The release added that the situation will be re-evaluated daily. As of now, schools can restart practices on April 6. All scrimmages and games can commence April 11. Those dates are tentative.

“Given the rapidly changing events nationally and statewide, we are assessing the situation daily,” the OHSAA release said. “It is impossible to make a determination today.”

It’s an odd time for high school coaches in all sports, but the time off is especially different for spring sports coaches.

Mathews baseball coach Jared Terlecky received the news about schools being closed during baseball practice Thursday afternoon. He spoke with his team one last time and then sent them home.

“I did talk to them,” Terlecky said. “The seniors, of course, they looked real concerned because this is their senior year. The young guys, they don’t know what to expect. Everyone is in a state of shock right now. Nobody knows. It’s that unknowing that makes you uneasy I guess.”

Terlecky said he understands these types of actions are necessary during an “unprecedented” time.

He said it’s a strange absence unlike any he has seen. He said his assistant coach and former Mathews head coach, Dan Kennedy, 82, couldn’t recall ever going through anything like this in his lifetime either.

Regardless, Terlecky is confident all the schools can find a way to adapt.

“If there’s anyone who can deal with a little pause in the season it’s baseball and softball,” said Terlecky, laughing a bit as he referred to the rain that typically delays and postpones games this time of year. “… We’ve had open gym since Thanksgiving. We’ve been practicing for three weeks. Some of those guys have private coaches they go see in the offseason. They have a lot of time put into this. It’d be a real shame if (they didn’t get a chance to play).”

Some other sports felt the brunt of the disappointment from the outbreak at the worst time.
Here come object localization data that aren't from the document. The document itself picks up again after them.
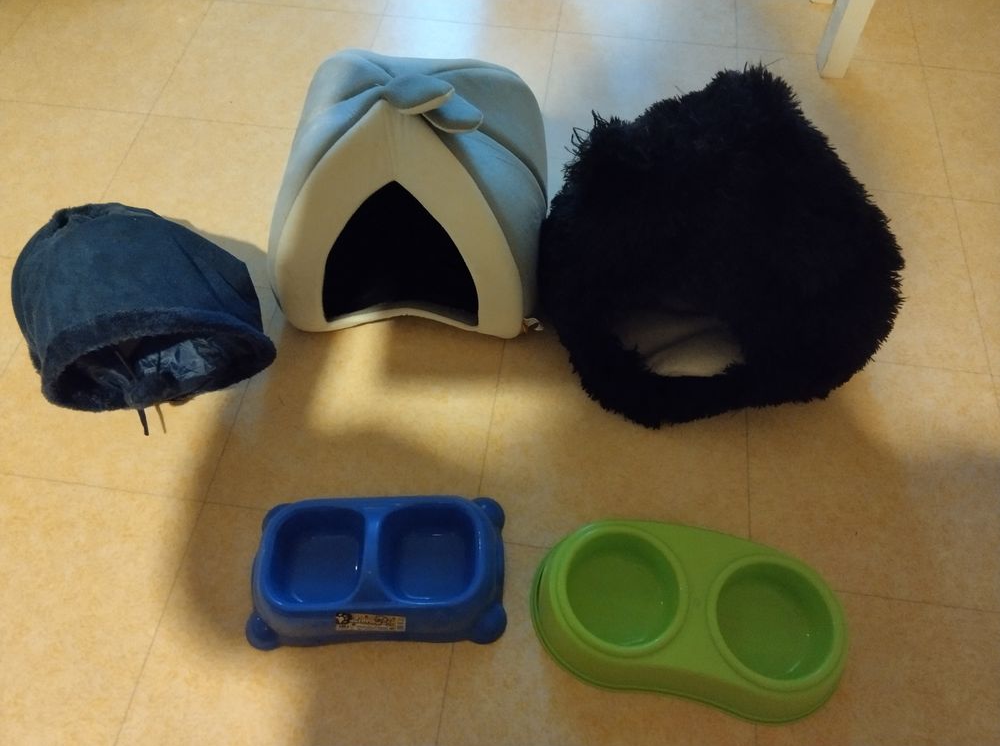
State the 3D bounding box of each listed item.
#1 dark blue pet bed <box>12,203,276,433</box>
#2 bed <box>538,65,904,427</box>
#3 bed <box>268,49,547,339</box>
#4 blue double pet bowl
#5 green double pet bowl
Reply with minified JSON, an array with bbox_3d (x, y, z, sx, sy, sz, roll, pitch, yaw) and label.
[{"bbox_3d":[-0.446,-0.110,0.923,0.290,0.150,0.265,-10,59,-6],"label":"dark blue pet bed"},{"bbox_3d":[0.275,-0.193,0.891,0.430,0.300,0.430,15,60,9],"label":"bed"},{"bbox_3d":[-0.110,-0.269,0.946,0.350,0.280,0.345,4,59,2],"label":"bed"},{"bbox_3d":[-0.126,0.205,0.790,0.260,0.055,0.150,-1,59,-1],"label":"blue double pet bowl"},{"bbox_3d":[0.197,0.241,0.772,0.328,0.052,0.180,10,59,5],"label":"green double pet bowl"}]

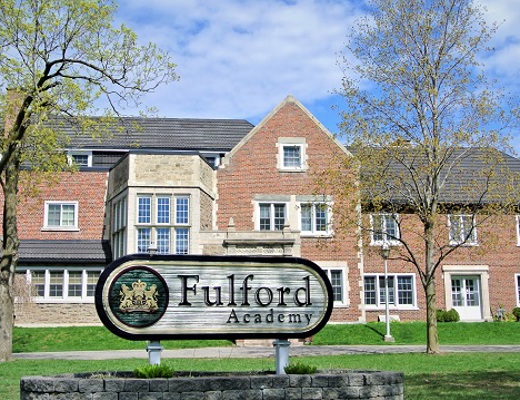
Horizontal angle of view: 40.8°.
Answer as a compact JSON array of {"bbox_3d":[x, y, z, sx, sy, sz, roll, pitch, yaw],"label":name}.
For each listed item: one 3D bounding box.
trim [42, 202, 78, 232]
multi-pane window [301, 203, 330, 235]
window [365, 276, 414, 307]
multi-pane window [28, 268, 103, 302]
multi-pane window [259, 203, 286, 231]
[{"bbox_3d":[-9.817,0.785,34.492,1.765,1.547,0.200,0,-10,-4],"label":"trim"},{"bbox_3d":[2.892,0.992,36.509,1.581,1.740,0.200,0,-10,-5],"label":"multi-pane window"},{"bbox_3d":[7.014,4.943,38.253,2.919,1.737,0.150,0,-10,-4],"label":"window"},{"bbox_3d":[-9.539,4.229,34.379,3.751,1.772,0.250,0,-10,-5],"label":"multi-pane window"},{"bbox_3d":[0.647,0.948,36.314,1.512,1.705,0.200,0,-10,-5],"label":"multi-pane window"}]

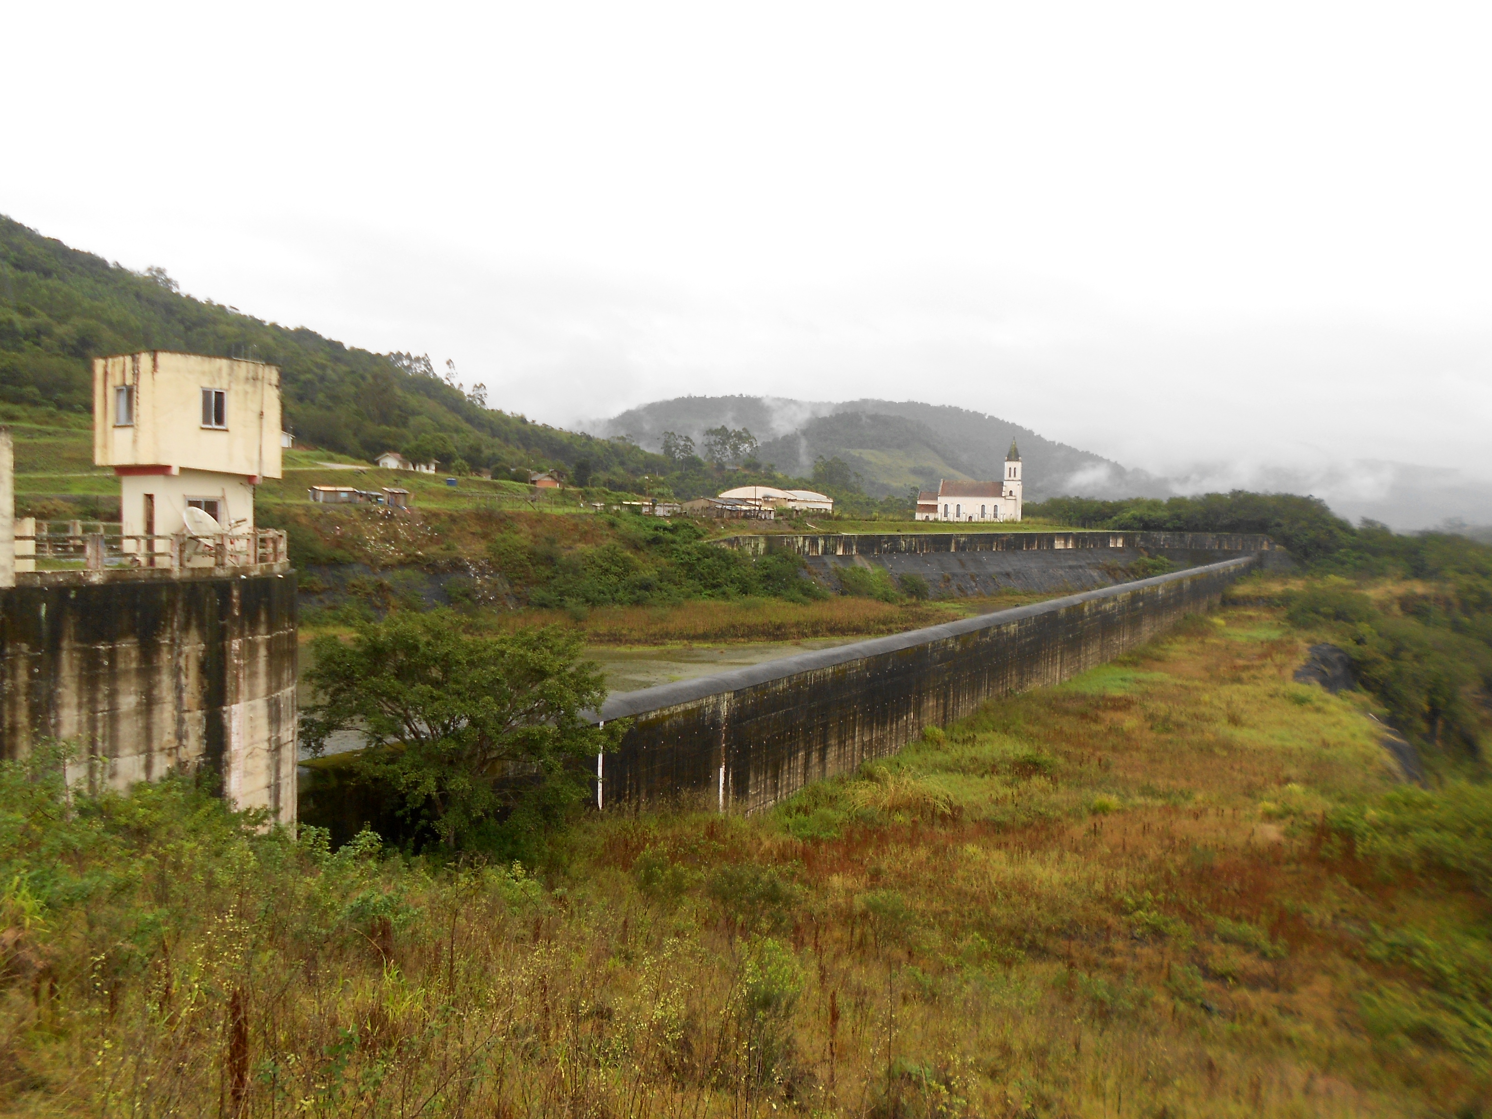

Boys basketball was halted during the regional tournament. State tournaments for girls basketball, ice hockey and individual wrestling were all postponed, with the hope they will be finished at a later date.

There were 17 area wrestlers, one boys basketball team and one girls basketball team set to compete before being postponed. Canfield had two state wrestlers, including senior Anthony D’Alesio, who was looking to defend his state title from last year. Coach Steve Pitts was let down the state tournament was cancelled, but he also understood the reasoning for it.

“We were certainly disappointed with the postponement of the state tournament, but when taking a step back, we’ve come to understand that this was done with everyone’s best interest at heart,” he said. “We hope that something can be worked out to reschedule. I feel horrible for the seniors who were going to be first-time participants and may not get the experience of the state tournament.

“Wrestlers are a unique breed that are trained to face adversity head on. When you live to compete, it is difficult to have that ability taken away, but we will find a way to move forward and get better from this.”

Athletes aren’t allowed to do much during the time away either.

The release emphasized the “non-interscholastic rule” remains in effect during the break.

The rule essentially means teams or athletes still in postseason tournaments are not allowed to compete in any non-school sports during the time away. For spring sport athletes, they are in violation of the non-interscholastic rule if they participate in any non-school sport in the same season if they have already participated in a scrimmage or contest for the school team in that sport.

The Tribune Chronicle will continue to update readers on the ongoing situation.